A lot has happened in those lost days since the fast-moving tech companies decided to call it a year, but before the laggards among us will welcome 2015.
An AirAsia Indonesia passenger jet crashed mysteriously, with 162 people aboard. Members of the Pakistani Taliban massacred 145 people at a school. A man killed two police officers in Brooklyn, then killed himself. Sony cancelled, then un-cancelled, its release of “The Interview.” The United States and Cuba moved to restore diplomatic relations.
Studios and publishers can time their releases to make the cut for premature year-end lists of the best movies and books. The news doesn’t stick to any schedule.

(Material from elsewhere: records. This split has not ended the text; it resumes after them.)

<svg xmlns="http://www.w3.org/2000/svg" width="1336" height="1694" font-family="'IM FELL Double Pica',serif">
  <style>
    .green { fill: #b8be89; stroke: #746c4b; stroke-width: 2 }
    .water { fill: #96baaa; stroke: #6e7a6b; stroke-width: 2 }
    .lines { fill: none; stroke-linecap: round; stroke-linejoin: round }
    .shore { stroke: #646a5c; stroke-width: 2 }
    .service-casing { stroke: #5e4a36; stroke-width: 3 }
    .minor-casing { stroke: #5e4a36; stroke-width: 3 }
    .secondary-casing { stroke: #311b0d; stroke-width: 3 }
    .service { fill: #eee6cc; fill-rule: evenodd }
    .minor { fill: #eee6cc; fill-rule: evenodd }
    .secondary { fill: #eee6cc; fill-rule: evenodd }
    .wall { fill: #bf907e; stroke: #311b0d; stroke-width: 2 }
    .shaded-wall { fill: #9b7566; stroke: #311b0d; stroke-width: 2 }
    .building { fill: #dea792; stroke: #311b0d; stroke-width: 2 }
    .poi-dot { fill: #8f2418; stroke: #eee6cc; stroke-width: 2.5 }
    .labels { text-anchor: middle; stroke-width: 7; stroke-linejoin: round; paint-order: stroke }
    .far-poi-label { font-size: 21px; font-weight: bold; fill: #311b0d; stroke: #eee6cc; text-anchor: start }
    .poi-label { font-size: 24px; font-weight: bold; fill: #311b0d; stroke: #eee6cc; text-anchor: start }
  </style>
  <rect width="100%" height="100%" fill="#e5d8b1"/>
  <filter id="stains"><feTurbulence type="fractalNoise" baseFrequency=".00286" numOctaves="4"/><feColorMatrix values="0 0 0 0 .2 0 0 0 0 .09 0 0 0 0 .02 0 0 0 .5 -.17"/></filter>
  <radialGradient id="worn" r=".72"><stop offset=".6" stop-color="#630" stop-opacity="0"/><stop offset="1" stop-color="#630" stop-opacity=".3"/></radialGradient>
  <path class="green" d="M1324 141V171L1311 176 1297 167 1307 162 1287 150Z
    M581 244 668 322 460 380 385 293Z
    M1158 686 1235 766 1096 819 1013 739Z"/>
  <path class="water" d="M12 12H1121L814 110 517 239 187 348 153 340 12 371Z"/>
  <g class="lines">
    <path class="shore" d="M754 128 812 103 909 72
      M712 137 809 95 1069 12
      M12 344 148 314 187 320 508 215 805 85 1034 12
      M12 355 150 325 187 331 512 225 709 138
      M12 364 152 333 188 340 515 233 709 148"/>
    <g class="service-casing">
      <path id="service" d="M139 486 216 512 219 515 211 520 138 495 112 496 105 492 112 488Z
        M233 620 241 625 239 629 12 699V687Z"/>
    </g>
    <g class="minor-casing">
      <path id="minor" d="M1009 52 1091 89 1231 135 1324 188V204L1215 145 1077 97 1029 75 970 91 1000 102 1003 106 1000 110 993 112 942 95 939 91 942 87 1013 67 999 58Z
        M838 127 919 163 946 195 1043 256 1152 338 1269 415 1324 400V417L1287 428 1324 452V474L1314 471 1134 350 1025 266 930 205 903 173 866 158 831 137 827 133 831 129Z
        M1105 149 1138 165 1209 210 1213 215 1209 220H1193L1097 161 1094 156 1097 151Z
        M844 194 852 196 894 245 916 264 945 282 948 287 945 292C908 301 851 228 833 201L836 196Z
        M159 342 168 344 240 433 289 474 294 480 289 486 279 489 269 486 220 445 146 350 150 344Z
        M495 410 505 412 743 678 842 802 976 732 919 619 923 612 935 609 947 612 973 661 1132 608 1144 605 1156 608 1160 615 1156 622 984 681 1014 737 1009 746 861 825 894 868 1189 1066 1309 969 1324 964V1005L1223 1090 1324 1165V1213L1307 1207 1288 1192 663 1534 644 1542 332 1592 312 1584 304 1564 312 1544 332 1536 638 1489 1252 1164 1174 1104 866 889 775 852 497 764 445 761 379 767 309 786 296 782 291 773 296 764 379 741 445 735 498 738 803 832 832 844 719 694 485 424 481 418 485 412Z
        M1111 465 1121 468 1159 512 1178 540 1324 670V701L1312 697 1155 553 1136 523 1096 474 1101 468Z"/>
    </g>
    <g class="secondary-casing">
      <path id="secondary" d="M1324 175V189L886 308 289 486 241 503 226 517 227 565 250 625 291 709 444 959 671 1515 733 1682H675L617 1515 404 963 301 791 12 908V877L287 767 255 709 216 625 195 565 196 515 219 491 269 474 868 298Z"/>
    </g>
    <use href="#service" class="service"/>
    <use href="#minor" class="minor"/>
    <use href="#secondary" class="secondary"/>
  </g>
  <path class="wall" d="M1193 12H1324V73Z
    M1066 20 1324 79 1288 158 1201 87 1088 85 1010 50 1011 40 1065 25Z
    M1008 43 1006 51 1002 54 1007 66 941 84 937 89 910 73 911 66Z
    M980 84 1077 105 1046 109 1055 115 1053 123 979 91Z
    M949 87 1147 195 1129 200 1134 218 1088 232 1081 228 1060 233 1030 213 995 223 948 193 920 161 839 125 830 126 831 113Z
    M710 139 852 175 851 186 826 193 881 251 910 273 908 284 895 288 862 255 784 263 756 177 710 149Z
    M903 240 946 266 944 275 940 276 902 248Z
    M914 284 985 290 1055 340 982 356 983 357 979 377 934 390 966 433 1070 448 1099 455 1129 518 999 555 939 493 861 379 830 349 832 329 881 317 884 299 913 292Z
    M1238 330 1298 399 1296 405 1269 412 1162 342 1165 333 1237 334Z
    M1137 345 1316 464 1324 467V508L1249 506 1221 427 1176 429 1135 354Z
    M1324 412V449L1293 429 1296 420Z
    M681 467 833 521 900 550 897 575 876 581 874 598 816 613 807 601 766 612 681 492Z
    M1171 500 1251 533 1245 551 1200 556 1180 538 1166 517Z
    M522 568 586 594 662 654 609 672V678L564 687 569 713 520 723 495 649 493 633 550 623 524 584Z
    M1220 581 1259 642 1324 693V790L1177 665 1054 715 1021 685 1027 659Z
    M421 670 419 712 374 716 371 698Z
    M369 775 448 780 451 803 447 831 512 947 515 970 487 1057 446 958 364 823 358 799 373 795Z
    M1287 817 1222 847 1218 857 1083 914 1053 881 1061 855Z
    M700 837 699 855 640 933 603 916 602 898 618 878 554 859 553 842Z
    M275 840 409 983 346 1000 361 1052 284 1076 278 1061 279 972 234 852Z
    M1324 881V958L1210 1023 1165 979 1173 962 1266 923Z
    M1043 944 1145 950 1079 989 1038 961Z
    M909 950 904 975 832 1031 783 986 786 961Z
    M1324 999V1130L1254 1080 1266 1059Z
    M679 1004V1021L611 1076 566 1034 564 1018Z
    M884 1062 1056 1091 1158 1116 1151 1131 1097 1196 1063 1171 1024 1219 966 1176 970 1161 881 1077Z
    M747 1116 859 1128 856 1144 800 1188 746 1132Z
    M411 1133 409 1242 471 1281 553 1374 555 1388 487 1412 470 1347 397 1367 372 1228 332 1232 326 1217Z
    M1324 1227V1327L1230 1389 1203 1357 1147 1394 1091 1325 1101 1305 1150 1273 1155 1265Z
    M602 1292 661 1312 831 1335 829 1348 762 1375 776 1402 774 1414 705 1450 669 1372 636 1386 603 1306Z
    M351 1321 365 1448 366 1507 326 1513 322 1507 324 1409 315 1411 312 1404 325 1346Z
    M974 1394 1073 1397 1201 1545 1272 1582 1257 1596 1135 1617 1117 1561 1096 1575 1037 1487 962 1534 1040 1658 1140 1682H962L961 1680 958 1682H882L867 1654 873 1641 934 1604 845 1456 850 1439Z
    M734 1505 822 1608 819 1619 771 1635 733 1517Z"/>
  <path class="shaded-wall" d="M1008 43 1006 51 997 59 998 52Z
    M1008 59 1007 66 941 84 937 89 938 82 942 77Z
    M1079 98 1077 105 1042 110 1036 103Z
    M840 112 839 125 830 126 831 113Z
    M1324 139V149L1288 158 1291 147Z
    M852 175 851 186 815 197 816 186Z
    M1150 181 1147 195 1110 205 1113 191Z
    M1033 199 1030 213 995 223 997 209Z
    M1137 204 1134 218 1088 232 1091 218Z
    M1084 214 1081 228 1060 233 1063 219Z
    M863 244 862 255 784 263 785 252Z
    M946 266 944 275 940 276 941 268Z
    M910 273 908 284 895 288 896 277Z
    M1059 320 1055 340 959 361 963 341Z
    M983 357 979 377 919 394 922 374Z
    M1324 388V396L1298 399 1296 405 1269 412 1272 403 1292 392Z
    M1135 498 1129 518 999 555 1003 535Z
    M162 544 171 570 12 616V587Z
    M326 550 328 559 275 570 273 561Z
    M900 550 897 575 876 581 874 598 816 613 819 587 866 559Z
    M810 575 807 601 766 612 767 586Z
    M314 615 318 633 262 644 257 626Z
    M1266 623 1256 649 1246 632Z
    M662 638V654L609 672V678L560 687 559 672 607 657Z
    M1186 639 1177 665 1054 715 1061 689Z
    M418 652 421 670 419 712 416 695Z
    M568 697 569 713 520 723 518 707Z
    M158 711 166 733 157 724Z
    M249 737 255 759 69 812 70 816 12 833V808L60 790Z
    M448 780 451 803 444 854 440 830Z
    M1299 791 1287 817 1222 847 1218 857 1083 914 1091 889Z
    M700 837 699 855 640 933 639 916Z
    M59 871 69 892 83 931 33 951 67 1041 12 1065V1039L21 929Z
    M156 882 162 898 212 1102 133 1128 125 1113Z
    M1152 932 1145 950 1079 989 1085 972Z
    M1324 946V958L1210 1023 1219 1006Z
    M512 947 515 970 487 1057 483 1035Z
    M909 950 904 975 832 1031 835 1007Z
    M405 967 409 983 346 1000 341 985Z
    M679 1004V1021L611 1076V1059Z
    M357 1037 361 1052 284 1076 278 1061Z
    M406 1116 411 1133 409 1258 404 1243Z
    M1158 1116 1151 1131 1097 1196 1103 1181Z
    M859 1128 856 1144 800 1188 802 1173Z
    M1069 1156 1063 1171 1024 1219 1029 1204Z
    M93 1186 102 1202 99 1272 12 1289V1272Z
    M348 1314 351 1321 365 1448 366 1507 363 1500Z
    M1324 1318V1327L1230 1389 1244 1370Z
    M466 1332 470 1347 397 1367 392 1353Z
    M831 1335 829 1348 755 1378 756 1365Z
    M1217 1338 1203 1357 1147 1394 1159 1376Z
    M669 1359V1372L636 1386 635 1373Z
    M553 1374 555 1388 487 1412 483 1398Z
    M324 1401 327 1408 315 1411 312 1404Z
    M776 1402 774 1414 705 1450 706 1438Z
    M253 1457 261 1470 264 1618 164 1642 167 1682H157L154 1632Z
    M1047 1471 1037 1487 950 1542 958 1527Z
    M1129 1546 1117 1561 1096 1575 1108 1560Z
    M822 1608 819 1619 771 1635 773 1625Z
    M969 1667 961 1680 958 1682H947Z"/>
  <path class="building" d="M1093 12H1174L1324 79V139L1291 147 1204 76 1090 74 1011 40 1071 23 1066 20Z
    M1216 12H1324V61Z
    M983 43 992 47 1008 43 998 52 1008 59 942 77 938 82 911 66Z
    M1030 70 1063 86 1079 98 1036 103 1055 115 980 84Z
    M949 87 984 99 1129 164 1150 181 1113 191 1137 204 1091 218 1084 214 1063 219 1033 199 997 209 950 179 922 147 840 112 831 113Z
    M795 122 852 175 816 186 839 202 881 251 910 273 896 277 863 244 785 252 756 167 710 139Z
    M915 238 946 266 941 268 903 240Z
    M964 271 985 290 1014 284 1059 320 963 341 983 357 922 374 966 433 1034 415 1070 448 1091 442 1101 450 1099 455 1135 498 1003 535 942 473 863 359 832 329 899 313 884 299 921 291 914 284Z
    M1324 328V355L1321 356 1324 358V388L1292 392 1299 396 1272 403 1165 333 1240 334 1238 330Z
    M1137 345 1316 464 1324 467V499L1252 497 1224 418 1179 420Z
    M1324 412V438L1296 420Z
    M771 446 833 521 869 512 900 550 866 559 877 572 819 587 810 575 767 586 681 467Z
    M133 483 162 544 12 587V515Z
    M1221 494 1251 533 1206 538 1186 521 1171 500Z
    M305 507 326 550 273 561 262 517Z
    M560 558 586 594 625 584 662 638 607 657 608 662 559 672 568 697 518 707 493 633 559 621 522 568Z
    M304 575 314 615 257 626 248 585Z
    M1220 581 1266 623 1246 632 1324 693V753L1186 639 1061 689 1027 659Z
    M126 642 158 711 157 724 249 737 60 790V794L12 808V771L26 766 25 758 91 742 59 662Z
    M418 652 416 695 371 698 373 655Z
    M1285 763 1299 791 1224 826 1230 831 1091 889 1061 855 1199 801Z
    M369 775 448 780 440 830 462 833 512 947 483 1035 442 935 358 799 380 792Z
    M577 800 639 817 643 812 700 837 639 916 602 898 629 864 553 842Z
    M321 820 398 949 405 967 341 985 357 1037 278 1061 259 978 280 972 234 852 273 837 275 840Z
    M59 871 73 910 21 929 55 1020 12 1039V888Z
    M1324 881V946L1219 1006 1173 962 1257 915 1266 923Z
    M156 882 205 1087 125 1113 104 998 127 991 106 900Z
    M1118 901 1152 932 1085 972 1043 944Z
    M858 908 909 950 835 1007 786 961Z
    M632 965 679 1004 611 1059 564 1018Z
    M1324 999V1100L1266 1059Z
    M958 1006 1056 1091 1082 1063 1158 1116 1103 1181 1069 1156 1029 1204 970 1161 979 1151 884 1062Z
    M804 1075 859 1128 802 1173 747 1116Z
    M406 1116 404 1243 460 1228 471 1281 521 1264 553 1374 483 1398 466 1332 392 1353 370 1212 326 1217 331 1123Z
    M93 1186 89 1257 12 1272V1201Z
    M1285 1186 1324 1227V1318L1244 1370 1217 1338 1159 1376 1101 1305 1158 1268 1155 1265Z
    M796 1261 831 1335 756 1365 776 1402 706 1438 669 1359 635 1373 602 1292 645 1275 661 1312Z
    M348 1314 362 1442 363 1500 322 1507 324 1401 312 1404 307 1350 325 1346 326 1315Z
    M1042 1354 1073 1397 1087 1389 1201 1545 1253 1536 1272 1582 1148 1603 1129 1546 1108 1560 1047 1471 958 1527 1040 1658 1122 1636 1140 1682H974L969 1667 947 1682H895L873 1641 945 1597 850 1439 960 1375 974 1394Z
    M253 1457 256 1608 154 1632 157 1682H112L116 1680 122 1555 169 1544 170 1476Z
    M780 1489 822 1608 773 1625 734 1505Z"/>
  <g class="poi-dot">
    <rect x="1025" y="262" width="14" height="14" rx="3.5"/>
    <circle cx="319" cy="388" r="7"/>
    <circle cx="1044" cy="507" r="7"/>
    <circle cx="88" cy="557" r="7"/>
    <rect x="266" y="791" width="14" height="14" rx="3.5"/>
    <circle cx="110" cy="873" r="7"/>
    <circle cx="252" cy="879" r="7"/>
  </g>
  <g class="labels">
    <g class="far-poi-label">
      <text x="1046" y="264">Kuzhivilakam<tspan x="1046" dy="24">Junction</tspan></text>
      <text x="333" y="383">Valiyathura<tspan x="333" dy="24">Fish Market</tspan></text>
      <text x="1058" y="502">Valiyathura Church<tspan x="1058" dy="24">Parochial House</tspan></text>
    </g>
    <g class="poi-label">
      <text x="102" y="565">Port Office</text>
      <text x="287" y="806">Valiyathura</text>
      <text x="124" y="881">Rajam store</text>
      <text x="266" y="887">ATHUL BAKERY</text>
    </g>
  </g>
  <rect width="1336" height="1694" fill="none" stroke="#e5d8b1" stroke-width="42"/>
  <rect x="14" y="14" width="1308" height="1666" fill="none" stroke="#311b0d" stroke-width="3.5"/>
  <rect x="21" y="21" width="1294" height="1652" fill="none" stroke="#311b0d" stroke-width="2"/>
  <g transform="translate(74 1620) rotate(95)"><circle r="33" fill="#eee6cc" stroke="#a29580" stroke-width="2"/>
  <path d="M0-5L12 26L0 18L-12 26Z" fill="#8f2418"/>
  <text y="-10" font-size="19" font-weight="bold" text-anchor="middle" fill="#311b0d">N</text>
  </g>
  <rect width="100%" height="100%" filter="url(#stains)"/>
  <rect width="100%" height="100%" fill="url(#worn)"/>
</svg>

Spokespeople for the three tech companies said they have no plans to update their recaps after the year is done. They also declined to update the numbers to check if any subsequent stories would have made the cut.
“Unfortunately, we won’t be able to run any additional data this year,” Facebook spokeswoman Angie Newman said.
Google spokeswoman Roya Soleimani touted the search company’s comparatively late release date. “Our Year in Search is one of the last roundups of the year, especially when you look at others out there,” she said. “We try to capture as much of the year as possible, but as you can imagine there are constantly things happening around the world.”